In a communication system, information is transmitted from a transmitter, over a channel, to a receiver. For example, in a wireless communication system, a transmitter in a mobile device may transmit information over a wireless channel to a receiver in a base station.
The channel may introduce errors into the information transmitted over the channel. Error control coding may be used to detect and/or correct the errors. For example, k bits of information to be transmitted from a transmitter to a receiver may first be encoded by an encoder in the transmitter to obtain a codeword having a length of Nb bits, where Nb>k. The codeword may then be transmitted over the channel. The received codeword is then decoded by a decoder in the receiver to obtain a decision as to which k bits were transmitted. The redundancy added by transmitting a codeword of bit length Nb>k increases the probability that the k bits are correctly decoded at the receiver, even if some errors were introduced into the codeword by the noise in the channel.

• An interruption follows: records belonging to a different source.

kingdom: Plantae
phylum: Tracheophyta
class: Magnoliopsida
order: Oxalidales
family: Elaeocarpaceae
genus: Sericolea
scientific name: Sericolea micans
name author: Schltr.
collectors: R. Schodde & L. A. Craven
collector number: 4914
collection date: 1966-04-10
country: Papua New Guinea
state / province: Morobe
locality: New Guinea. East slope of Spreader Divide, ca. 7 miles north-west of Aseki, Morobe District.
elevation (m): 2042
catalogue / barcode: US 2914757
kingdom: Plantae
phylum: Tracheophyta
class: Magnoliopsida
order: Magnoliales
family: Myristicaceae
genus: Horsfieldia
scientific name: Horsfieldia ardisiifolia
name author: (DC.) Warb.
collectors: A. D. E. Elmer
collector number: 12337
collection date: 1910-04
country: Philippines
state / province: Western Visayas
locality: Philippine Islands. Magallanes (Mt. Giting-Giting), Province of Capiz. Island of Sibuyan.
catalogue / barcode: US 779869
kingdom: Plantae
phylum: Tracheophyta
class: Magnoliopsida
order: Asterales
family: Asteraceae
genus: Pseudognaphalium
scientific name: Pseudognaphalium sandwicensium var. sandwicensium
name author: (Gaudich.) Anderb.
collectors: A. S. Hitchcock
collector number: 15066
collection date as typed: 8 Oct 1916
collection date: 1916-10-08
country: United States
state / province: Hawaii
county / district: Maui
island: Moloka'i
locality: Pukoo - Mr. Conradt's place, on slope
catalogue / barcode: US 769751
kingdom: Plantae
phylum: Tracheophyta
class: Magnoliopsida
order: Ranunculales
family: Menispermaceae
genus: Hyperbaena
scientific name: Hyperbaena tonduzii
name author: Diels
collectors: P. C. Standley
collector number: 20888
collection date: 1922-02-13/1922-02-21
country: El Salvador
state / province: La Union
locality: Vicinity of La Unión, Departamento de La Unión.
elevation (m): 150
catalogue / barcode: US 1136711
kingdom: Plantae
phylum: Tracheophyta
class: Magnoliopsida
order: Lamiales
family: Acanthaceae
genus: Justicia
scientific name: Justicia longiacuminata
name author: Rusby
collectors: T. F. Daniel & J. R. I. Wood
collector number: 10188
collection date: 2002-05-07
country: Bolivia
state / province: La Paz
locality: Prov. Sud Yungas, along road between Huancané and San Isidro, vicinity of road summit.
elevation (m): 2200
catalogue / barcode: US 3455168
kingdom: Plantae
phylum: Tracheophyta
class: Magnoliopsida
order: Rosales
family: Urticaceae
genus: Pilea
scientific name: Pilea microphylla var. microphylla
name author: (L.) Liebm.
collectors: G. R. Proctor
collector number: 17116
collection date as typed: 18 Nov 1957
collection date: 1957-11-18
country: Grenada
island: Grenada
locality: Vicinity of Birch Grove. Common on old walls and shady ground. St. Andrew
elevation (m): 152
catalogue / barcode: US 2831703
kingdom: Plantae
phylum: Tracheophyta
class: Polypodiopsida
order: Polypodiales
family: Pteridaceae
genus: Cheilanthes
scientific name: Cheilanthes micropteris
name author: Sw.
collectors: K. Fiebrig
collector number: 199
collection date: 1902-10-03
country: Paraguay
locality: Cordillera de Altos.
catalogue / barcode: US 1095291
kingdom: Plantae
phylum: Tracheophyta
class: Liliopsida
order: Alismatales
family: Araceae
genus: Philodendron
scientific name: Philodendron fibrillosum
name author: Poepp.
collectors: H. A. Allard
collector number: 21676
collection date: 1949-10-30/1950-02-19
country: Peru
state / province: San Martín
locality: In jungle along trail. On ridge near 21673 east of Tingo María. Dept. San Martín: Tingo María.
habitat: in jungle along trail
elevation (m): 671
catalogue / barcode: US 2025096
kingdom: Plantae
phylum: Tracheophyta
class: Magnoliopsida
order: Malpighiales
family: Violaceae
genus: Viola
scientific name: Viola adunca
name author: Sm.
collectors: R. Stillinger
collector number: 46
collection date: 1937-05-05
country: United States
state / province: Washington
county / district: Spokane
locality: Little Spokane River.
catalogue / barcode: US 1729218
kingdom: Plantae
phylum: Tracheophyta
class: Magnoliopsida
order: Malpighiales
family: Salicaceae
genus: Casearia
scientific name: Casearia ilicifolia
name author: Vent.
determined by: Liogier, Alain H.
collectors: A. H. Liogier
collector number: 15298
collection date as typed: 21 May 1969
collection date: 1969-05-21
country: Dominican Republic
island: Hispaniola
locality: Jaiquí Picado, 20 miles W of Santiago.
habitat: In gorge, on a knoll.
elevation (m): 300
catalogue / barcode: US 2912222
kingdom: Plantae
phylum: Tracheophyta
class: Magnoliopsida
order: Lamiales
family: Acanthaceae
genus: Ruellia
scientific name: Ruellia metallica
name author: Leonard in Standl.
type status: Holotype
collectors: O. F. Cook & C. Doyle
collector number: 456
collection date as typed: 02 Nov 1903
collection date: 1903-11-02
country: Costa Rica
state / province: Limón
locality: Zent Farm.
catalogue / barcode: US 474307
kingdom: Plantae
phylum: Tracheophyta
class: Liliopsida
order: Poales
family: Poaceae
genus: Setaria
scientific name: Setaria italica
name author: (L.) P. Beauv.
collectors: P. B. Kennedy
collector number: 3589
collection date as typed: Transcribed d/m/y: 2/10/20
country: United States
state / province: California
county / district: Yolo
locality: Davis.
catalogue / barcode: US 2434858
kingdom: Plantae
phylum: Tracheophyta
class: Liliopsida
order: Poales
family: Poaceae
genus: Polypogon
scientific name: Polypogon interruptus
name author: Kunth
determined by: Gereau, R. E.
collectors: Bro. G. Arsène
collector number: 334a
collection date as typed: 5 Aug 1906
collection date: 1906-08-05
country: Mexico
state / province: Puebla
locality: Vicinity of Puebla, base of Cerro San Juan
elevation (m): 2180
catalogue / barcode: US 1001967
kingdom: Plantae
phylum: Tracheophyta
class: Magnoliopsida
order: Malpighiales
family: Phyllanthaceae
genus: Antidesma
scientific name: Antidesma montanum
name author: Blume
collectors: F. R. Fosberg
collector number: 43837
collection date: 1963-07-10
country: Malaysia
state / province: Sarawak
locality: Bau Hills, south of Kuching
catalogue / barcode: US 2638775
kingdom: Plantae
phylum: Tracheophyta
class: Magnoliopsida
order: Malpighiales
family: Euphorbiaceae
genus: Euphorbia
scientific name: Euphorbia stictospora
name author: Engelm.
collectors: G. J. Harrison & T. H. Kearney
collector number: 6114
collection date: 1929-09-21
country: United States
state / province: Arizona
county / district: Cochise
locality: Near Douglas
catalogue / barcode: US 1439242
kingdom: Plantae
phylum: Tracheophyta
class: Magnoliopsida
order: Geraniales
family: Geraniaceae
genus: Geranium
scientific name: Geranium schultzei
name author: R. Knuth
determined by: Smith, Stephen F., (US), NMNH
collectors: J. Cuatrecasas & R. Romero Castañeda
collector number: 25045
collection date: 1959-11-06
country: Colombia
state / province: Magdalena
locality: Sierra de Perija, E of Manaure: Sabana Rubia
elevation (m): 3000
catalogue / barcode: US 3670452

There are different types of error detecting and correcting codes. One type of error correcting code, referred to as an Arikan polar code, is disclosed in the paper “Channel Polarization: A Method for Constructing Capacity-Achieving Codes for Symmetric Binary-Input Memoryless Channels” by E. Arikan, IEEE Transactions on Information Theory, vol. 55, no. 7 (July 2009). The Arikan polar code is a binary polar code, which means that the Arikan polar code only performs error control coding on a binary symbol alphabet. The k bits that are encoded using the Arkian polar code represent k information symbols. Each one of the k information symbols can only take on one of two values.
Also, the bit length Nb of each codeword in the Arikan polar code must be a power of two, i.e. Nb=2n, where n is a natural number. However, the coding rate to be used by the transmitter during operation may not match the coding rate that results when the codewords are limited to bit length Nb=2n.